▶ What you need to do: The required output is all lines below that contain the word "glandular".
── Dataset entries
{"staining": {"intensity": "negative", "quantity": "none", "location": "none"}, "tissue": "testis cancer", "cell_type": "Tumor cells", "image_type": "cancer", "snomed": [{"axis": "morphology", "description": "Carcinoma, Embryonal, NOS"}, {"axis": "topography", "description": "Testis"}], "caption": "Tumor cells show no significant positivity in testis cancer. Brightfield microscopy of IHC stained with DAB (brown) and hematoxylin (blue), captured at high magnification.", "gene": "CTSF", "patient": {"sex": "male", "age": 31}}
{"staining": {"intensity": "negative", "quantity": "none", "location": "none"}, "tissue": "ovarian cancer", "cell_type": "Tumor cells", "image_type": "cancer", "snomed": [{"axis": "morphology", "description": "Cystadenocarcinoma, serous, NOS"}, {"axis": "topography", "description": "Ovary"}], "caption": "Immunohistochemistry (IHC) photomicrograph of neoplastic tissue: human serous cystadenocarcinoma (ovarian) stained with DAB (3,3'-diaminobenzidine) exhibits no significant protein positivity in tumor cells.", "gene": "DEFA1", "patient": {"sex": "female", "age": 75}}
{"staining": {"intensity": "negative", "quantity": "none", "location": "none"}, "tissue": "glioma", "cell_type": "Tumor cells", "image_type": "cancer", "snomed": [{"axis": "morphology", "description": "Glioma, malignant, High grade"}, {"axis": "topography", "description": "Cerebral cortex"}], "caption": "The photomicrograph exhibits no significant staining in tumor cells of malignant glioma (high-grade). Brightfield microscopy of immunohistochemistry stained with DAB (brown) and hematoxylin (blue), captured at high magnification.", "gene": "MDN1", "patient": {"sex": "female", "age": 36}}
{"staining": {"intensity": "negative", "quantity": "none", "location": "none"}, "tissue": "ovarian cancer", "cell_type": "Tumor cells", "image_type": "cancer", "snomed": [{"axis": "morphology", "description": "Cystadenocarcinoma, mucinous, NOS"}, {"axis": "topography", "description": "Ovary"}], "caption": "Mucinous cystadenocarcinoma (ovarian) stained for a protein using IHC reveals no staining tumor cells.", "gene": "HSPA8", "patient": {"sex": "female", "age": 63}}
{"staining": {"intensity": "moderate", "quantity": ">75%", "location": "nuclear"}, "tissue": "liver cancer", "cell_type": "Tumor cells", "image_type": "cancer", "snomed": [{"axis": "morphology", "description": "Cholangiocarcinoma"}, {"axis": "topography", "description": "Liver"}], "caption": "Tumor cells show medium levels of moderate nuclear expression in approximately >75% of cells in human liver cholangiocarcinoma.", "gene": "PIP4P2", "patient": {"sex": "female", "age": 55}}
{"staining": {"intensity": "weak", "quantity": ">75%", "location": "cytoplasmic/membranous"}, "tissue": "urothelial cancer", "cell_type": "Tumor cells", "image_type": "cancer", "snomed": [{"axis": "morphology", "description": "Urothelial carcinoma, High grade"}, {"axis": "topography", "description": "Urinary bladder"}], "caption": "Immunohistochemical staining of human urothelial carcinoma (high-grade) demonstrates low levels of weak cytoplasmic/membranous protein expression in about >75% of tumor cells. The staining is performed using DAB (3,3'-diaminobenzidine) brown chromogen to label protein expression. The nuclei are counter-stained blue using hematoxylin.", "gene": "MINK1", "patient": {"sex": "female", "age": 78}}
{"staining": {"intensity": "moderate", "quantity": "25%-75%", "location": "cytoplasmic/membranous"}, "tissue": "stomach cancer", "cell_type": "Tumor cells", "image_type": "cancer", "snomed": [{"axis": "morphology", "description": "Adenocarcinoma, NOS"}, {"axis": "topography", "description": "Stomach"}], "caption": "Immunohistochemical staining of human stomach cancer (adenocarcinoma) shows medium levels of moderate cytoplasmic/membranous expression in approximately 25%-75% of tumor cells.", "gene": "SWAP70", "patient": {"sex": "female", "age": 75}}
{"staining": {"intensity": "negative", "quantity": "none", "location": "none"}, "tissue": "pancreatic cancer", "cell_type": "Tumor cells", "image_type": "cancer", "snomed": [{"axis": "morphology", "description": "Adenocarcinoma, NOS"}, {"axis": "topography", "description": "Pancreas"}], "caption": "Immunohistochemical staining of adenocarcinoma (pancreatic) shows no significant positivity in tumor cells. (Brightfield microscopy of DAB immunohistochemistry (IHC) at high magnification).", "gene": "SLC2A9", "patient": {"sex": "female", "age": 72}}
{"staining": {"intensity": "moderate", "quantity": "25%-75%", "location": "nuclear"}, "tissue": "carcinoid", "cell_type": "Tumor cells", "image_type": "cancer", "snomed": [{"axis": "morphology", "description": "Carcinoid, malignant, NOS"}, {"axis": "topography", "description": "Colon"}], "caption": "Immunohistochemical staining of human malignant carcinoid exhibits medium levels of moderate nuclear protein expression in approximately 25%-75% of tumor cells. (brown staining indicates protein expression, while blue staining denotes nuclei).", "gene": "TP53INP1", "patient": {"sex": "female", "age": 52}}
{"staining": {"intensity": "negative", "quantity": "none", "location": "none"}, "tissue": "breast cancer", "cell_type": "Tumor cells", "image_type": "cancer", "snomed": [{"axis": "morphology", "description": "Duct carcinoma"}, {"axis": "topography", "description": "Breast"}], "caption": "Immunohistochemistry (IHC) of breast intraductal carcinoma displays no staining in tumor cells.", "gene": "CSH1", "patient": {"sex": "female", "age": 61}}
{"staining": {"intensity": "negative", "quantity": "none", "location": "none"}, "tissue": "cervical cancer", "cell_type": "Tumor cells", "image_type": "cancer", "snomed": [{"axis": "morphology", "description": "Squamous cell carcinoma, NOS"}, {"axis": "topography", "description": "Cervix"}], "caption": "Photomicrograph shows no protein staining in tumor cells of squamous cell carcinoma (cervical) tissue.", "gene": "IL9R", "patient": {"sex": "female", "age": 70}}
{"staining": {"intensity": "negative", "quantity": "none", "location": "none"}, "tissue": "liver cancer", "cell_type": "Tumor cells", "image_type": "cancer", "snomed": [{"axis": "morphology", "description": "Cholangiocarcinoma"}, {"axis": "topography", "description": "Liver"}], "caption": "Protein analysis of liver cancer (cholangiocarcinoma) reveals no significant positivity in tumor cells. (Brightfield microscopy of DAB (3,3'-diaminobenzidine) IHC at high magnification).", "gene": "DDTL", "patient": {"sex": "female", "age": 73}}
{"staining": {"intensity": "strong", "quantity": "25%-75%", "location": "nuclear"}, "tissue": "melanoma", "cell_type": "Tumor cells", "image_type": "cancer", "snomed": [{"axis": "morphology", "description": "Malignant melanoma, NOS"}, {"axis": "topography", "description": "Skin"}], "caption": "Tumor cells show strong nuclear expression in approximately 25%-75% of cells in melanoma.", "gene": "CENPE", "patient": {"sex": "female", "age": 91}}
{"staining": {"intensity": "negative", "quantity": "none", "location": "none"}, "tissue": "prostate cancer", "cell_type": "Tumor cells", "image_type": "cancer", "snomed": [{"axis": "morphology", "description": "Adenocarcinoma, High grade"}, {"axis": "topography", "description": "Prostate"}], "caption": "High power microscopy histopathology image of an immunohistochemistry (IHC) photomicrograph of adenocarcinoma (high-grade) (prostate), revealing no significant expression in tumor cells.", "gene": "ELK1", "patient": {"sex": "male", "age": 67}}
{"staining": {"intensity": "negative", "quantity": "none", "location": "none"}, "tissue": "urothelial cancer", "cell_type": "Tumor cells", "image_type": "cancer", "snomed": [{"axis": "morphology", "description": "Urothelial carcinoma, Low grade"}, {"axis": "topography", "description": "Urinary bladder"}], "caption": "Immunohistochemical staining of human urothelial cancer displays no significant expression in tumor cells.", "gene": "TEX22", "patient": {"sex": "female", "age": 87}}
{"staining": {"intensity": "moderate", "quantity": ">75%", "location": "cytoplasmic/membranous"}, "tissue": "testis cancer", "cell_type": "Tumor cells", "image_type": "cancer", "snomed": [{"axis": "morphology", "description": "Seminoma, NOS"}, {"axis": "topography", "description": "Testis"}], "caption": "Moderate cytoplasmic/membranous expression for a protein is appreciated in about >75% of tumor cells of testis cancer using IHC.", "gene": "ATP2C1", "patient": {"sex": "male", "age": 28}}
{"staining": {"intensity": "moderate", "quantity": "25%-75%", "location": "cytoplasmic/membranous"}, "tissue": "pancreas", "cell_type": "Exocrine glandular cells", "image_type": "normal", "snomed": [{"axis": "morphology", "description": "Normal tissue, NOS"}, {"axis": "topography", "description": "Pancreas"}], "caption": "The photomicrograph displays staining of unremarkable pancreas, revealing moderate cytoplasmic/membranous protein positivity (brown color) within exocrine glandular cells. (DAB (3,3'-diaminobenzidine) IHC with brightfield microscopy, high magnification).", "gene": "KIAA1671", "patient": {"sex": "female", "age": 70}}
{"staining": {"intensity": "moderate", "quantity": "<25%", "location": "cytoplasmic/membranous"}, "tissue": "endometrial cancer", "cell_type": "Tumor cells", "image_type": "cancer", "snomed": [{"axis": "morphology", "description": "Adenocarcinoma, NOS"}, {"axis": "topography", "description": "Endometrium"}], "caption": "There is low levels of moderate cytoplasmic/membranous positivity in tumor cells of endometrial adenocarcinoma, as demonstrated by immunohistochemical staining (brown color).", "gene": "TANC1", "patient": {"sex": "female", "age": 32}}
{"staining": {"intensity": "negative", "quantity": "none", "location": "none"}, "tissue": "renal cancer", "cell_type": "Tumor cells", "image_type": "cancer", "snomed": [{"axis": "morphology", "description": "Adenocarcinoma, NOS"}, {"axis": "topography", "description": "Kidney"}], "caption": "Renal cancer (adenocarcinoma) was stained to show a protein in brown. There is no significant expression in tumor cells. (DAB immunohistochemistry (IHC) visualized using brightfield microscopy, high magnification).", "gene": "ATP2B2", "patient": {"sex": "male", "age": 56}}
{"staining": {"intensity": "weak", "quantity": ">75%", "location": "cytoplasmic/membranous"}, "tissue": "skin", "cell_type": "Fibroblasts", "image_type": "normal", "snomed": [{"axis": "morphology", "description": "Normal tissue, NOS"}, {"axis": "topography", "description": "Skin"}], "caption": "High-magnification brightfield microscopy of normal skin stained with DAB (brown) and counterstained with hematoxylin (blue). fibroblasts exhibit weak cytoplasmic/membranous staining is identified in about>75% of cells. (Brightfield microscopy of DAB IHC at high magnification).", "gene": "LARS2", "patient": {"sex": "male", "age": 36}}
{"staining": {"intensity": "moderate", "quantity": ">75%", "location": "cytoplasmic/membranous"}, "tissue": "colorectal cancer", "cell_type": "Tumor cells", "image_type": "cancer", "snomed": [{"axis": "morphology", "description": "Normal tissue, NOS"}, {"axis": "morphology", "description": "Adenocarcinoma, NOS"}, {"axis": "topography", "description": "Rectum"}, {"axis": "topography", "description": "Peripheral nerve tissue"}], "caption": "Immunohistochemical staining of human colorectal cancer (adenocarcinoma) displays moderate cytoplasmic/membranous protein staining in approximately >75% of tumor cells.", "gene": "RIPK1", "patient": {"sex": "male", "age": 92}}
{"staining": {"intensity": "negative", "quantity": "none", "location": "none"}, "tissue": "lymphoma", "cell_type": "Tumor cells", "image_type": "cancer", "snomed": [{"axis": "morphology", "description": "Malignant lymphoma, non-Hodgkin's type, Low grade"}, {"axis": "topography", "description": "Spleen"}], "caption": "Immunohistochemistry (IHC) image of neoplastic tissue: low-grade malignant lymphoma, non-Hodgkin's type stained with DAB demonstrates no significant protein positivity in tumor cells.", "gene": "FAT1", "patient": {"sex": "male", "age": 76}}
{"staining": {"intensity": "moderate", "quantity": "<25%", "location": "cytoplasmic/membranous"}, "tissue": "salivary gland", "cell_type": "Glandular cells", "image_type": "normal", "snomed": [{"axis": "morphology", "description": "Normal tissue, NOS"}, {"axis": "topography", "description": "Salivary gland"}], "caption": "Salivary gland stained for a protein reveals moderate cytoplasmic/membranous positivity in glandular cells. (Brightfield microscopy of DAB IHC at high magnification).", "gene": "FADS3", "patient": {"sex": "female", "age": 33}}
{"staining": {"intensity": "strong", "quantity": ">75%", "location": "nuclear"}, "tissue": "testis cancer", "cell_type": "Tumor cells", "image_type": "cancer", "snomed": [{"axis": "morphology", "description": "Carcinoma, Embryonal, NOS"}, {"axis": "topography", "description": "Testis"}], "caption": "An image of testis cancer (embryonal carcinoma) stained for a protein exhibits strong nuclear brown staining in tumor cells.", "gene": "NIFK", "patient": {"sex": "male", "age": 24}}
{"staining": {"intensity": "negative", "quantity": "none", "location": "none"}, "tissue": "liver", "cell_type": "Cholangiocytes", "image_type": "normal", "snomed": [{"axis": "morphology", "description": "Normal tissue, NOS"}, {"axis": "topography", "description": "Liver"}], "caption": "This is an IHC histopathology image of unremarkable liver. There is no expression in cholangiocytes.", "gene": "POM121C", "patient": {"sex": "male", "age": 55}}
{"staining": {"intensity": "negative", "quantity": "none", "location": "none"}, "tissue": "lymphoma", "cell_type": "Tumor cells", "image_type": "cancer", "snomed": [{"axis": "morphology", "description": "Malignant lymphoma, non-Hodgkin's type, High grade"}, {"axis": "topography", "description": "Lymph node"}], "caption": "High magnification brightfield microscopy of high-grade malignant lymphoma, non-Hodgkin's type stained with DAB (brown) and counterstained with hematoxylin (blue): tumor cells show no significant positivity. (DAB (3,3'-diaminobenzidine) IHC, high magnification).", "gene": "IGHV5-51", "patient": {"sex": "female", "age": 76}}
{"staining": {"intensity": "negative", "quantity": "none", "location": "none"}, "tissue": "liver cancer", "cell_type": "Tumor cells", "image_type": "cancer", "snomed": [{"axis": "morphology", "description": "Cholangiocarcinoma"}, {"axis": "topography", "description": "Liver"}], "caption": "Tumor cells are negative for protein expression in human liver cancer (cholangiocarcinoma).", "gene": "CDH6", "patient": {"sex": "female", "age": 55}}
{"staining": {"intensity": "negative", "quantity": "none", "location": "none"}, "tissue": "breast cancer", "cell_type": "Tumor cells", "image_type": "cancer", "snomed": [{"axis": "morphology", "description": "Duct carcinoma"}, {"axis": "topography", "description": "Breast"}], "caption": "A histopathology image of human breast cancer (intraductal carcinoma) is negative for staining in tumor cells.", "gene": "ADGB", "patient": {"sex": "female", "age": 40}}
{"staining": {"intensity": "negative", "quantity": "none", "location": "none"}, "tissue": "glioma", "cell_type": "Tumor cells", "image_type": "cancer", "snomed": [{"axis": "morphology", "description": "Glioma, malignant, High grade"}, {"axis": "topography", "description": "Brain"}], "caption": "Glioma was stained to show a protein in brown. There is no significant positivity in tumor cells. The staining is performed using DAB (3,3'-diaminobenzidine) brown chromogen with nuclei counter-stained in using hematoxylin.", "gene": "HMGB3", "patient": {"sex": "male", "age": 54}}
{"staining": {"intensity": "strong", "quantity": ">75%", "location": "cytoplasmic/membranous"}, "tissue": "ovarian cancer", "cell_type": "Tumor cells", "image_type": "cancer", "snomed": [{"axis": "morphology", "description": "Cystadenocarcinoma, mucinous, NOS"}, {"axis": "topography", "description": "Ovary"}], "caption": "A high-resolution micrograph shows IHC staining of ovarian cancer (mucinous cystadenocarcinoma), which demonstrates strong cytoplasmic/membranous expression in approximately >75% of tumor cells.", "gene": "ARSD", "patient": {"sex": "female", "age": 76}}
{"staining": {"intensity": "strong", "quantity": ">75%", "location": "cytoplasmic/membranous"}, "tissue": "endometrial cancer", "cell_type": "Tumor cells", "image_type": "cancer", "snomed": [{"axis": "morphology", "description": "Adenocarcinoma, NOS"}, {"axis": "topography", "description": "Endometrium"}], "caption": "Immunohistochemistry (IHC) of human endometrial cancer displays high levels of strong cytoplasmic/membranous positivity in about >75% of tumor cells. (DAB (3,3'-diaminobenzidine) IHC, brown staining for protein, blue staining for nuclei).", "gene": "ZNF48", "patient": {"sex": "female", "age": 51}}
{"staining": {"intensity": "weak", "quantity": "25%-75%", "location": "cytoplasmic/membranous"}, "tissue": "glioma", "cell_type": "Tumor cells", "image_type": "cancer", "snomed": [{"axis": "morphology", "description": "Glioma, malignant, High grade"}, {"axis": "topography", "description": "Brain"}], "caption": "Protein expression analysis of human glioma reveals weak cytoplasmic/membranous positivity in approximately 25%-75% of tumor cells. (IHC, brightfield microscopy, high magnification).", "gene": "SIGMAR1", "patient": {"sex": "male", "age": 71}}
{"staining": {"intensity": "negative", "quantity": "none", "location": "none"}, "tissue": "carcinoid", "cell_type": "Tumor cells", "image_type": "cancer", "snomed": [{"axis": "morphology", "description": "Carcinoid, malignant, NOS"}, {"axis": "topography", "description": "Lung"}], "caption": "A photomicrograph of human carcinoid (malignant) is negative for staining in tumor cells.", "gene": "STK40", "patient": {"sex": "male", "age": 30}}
────
▶ Answer area:
{"staining": {"intensity": "moderate", "quantity": "25%-75%", "location": "cytoplasmic/membranous"}, "tissue": "pancreas", "cell_type": "Exocrine glandular cells", "image_type": "normal", "snomed": [{"axis": "morphology", "description": "Normal tissue, NOS"}, {"axis": "topography", "description": "Pancreas"}], "caption": "The photomicrograph displays staining of unremarkable pancreas, revealing moderate cytoplasmic/membranous protein positivity (brown color) within exocrine glandular cells. (DAB (3,3'-diaminobenzidine) IHC with brightfield microscopy, high magnification).", "gene": "KIAA1671", "patient": {"sex": "female", "age": 70}}
{"staining": {"intensity": "moderate", "quantity": "<25%", "location": "cytoplasmic/membranous"}, "tissue": "salivary gland", "cell_type": "Glandular cells", "image_type": "normal", "snomed": [{"axis": "morphology", "description": "Normal tissue, NOS"}, {"axis": "topography", "description": "Salivary gland"}], "caption": "Salivary gland stained for a protein reveals moderate cytoplasmic/membranous positivity in glandular cells. (Brightfield microscopy of DAB IHC at high magnification).", "gene": "FADS3", "patient": {"sex": "female", "age": 33}}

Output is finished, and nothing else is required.